===== Supplied information

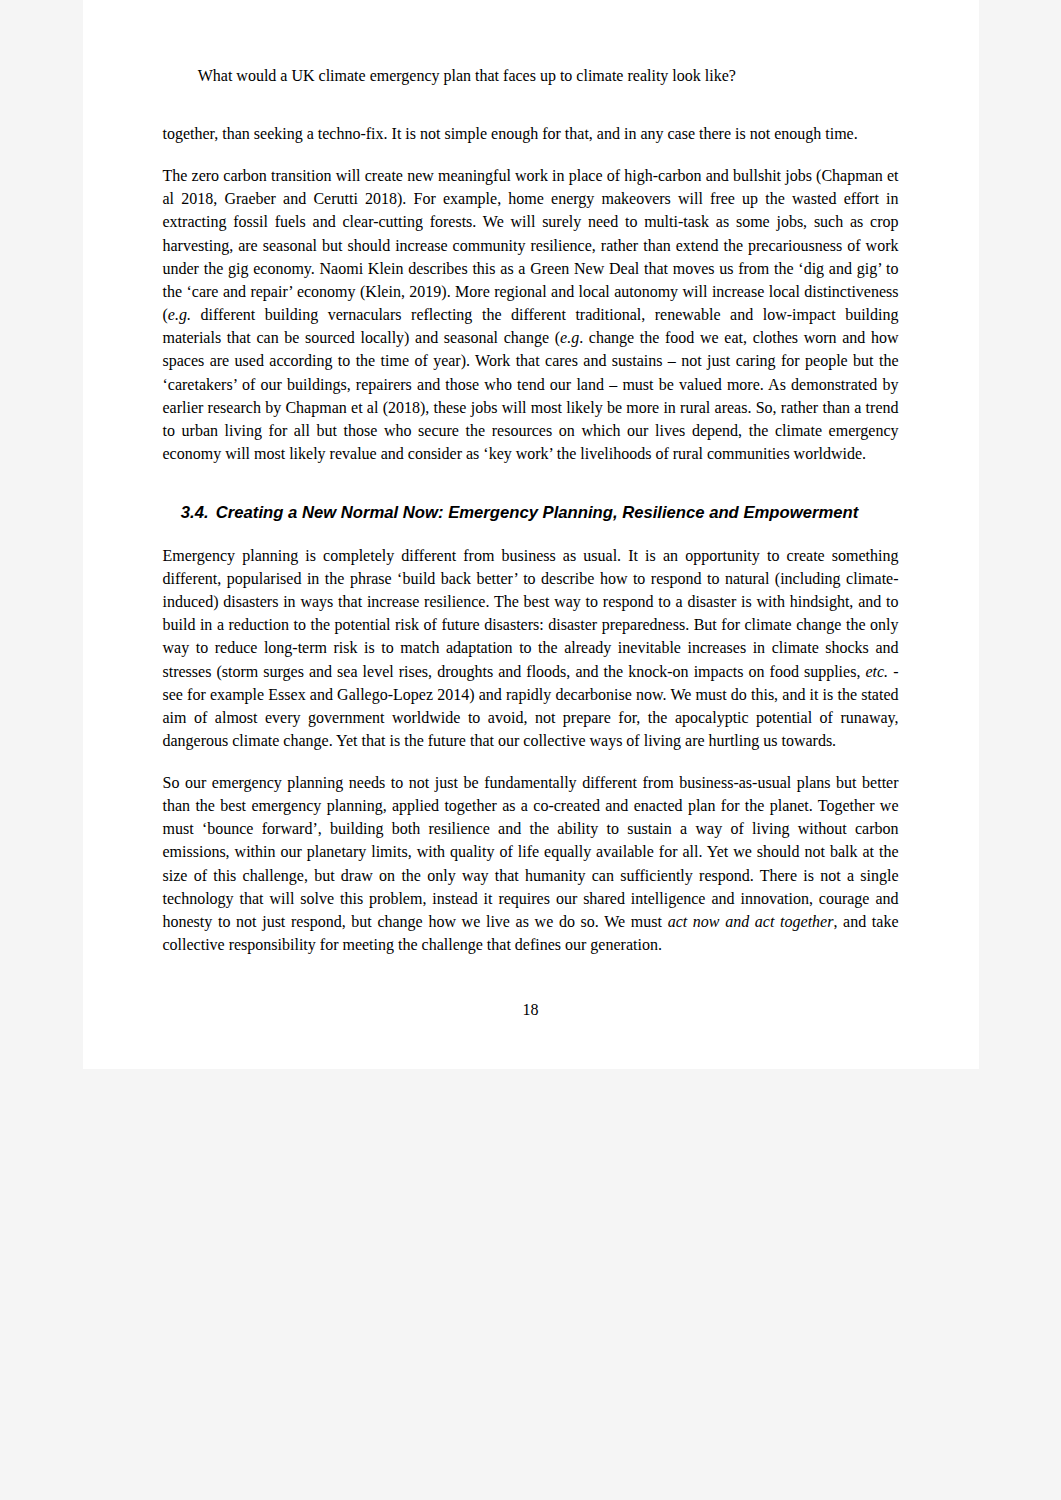What would a UK climate emergency plan that faces up to climate reality look like?
together, than seeking a techno-fix. It is not simple enough for that, and in any case there is not enough time.
The zero carbon transition will create new meaningful work in place of high-carbon and bullshit jobs (Chapman et al 2018, Graeber and Cerutti 2018). For example, home energy makeovers will free up the wasted effort in extracting fossil fuels and clear-cutting forests. We will surely need to multi-task as some jobs, such as crop harvesting, are seasonal but should increase community resilience, rather than extend the precariousness of work under the gig economy. Naomi Klein describes this as a Green New Deal that moves us from the ‘dig and gig’ to the ‘care and repair’ economy (Klein, 2019). More regional and local autonomy will increase local distinctiveness (e.g. different building vernaculars reflecting the different traditional, renewable and low-impact building materials that can be sourced locally) and seasonal change (e.g. change the food we eat, clothes worn and how spaces are used according to the time of year). Work that cares and sustains – not just caring for people but the ‘caretakers’ of our buildings, repairers and those who tend our land – must be valued more. As demonstrated by earlier research by Chapman et al (2018), these jobs will most likely be more in rural areas. So, rather than a trend to urban living for all but those who secure the resources on which our lives depend, the climate emergency economy will most likely revalue and consider as ‘key work’ the livelihoods of rural communities worldwide.
3.4. Creating a New Normal Now: Emergency Planning, Resilience and Empowerment
Emergency planning is completely different from business as usual. It is an opportunity to create something different, popularised in the phrase ‘build back better’ to describe how to respond to natural (including climate-induced) disasters in ways that increase resilience. The best way to respond to a disaster is with hindsight, and to build in a reduction to the potential risk of future disasters: disaster preparedness. But for climate change the only way to reduce long-term risk is to match adaptation to the already inevitable increases in climate shocks and stresses (storm surges and sea level rises, droughts and floods, and the knock-on impacts on food supplies, etc. - see for example Essex and Gallego-Lopez 2014) and rapidly decarbonise now. We must do this, and it is the stated aim of almost every government worldwide to avoid, not prepare for, the apocalyptic potential of runaway, dangerous climate change. Yet that is the future that our collective ways of living are hurtling us towards.
So our emergency planning needs to not just be fundamentally different from business-as-usual plans but better than the best emergency planning, applied together as a co-created and enacted plan for the planet. Together we must ‘bounce forward’, building both resilience and the ability to sustain a way of living without carbon emissions, within our planetary limits, with quality of life equally available for all. Yet we should not balk at the size of this challenge, but draw on the only way that humanity can sufficiently respond. There is not a single technology that will solve this problem, instead it requires our shared intelligence and innovation, courage and honesty to not just respond, but change how we live as we do so. We must act now and act together, and take collective responsibility for meeting the challenge that defines our generation.
18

==========

Problem details:
When you reproduce the entries above, keep every word exact and leave the images out.

Task output:
What would a UK climate emergency plan that faces up to climate reality look like?
together, than seeking a techno-fix. It is not simple enough for that, and in any case there is not enough time.
The zero carbon transition will create new meaningful work in place of high-carbon and bullshit jobs (Chapman et al 2018, Graeber and Cerutti 2018). For example, home energy makeovers will free up the wasted effort in extracting fossil fuels and clear-cutting forests. We will surely need to multi-task as some jobs, such as crop harvesting, are seasonal but should increase community resilience, rather than extend the precariousness of work under the gig economy. Naomi Klein describes this as a Green New Deal that moves us from the ‘dig and gig’ to the ‘care and repair’ economy (Klein, 2019). More regional and local autonomy will increase local distinctiveness (e.g. different building vernaculars reflecting the different traditional, renewable and low-impact building materials that can be sourced locally) and seasonal change (e.g. change the food we eat, clothes worn and how spaces are used according to the time of year). Work that cares and sustains – not just caring for people but the ‘caretakers’ of our buildings, repairers and those who tend our land – must be valued more. As demonstrated by earlier research by Chapman et al (2018), these jobs will most likely be more in rural areas. So, rather than a trend to urban living for all but those who secure the resources on which our lives depend, the climate emergency economy will most likely revalue and consider as ‘key work’ the livelihoods of rural communities worldwide.
3.4. Creating a New Normal Now: Emergency Planning, Resilience and Empowerment
Emergency planning is completely different from business as usual. It is an opportunity to create something different, popularised in the phrase ‘build back better’ to describe how to respond to natural (including climate-induced) disasters in ways that increase resilience. The best way to respond to a disaster is with hindsight, and to build in a reduction to the potential risk of future disasters: disaster preparedness. But for climate change the only way to reduce long-term risk is to match adaptation to the already inevitable increases in climate shocks and stresses (storm surges and sea level rises, droughts and floods, and the knock-on impacts on food supplies, etc. - see for example Essex and Gallego-Lopez 2014) and rapidly decarbonise now. We must do this, and it is the stated aim of almost every government worldwide to avoid, not prepare for, the apocalyptic potential of runaway, dangerous climate change. Yet that is the future that our collective ways of living are hurtling us towards.
So our emergency planning needs to not just be fundamentally different from business-as-usual plans but better than the best emergency planning, applied together as a co-created and enacted plan for the planet. Together we must ‘bounce forward’, building both resilience and the ability to sustain a way of living without carbon emissions, within our planetary limits, with quality of life equally available for all. Yet we should not balk at the size of this challenge, but draw on the only way that humanity can sufficiently respond. There is not a single technology that will solve this problem, instead it requires our shared intelligence and innovation, courage and honesty to not just respond, but change how we live as we do so. We must act now and act together, and take collective responsibility for meeting the challenge that defines our generation.
18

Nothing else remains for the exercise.